### Reading text

# Metrovac sidekick or eBay pet blower?



## Tombo (Sep 1, 2017)

Wanting to purchase a blower for all the crevices on my car, now I read that people are happy with both versions one being half the cost. 

All posts I find are now old? Can anyone update me from personal use to aid my decision? 

Thanks in advance


----------



## macca666 (Mar 30, 2010)

My pet drier is still going strong and I'm more than happy with it. Can't comment on the sidekick and I've no doubt it's an excellent product but for my own use as a weekend warrior I couldn't justify the price difference and I've no regrets :thumb:


----------



## shine247 (Mar 1, 2010)

The Sidekick is very easy to set up, you just have to plug it in and it is ready to go. No long tubes, just point and shoot. You can get attachments but I have not needed them. If you only want it for the purpose you state, it is perfect. You can easily clear water from grills, wheels, gaps etc. If you think you are going to use it to dry a whole car then think again, the motor is good but it is not designed for that imo. They are made in the USA and due to the exchange rate have increased in price by about 25% but still nice. I think there should be 10% off at PB just now and free towels if you are lucky.

A pair of ear defenders is a must, if you do not need them it is too late 

http://www.polishedbliss.co.uk/acatalog/metro-vac-blaster-sidekick-cat5.html#SID=598


----------



## Derekh929 (Aug 28, 2011)

Aeolus pet dryer with turbo version with heat fantastic had for years , will blow the sidekick into touch big time


----------



## shane_ctr (Dec 17, 2006)

Derekh929 said:


> Aeolus pet dryer with turbo version with heat fantastic had for years , will blow the sidekick into touch big time


agreed i had a sidekick and sold it after buying a aeolus pet dryer:thumb:


----------



## Tombo (Sep 1, 2017)

Ideally didn’t want to be spending over 100 quid those.... maybe I’m a cheapskate lol


----------



## Derekh929 (Aug 28, 2011)

Tombo said:


> Ideally didn't want to be spending over 100 quid those.... maybe I'm a cheapskate lol


Great for coating wheels to speed up the process and also heat dry tyre wall coatings to make it last slightly longer:thumb:

Plus loads of other uses drying bathrooms to reseal with silicon, blowing sand out of engine bay, and off course dry any mutts :lol:


----------



## bigbruiser (Apr 16, 2016)

Tombo said:


> Ideally didn't want to be spending over 100 quid those.... maybe I'm a cheapskate lol


I too am tighter then a nat's chuff hence i been using this since june :thumb:

http://www.argos.co.uk/product/6068431


----------



## Radish293 (Mar 16, 2012)

######
### Entries supplied

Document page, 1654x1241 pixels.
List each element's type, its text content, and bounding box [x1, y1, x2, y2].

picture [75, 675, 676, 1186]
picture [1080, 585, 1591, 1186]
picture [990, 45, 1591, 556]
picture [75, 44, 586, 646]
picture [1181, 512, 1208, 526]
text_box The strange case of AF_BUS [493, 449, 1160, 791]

######

### Required actions
a - Retype the part of the forum thread from "Wanting to purchase" to "(Mar 30, 2010)".
b - Convert the dataset rows above into a two-column CSV with the columns request and answer, giving one row per request and putting each field in quotes with its line breaks replaced by spaces.
The forum thread and the dataset rows are unrelated pieces of material.

### Expected answers
a -
Wanting to purchase a blower for all the crevices on my car, now I read that people are happy with both versions one being half the cost. 

All posts I find are now old? Can anyone update me from personal use to aid my decision? 

Thanks in advance


----------



## macca666 (Mar 30, 2010)

b -
request,answer
"Document page, 1654x1241 pixels. List each element's type, its text content, and bounding box [x1, y1, x2, y2].","picture [75, 675, 676, 1186] picture [1080, 585, 1591, 1186] picture [990, 45, 1591, 556] picture [75, 44, 586, 646] picture [1181, 512, 1208, 526] text_box The strange case of AF_BUS [493, 449, 1160, 791]"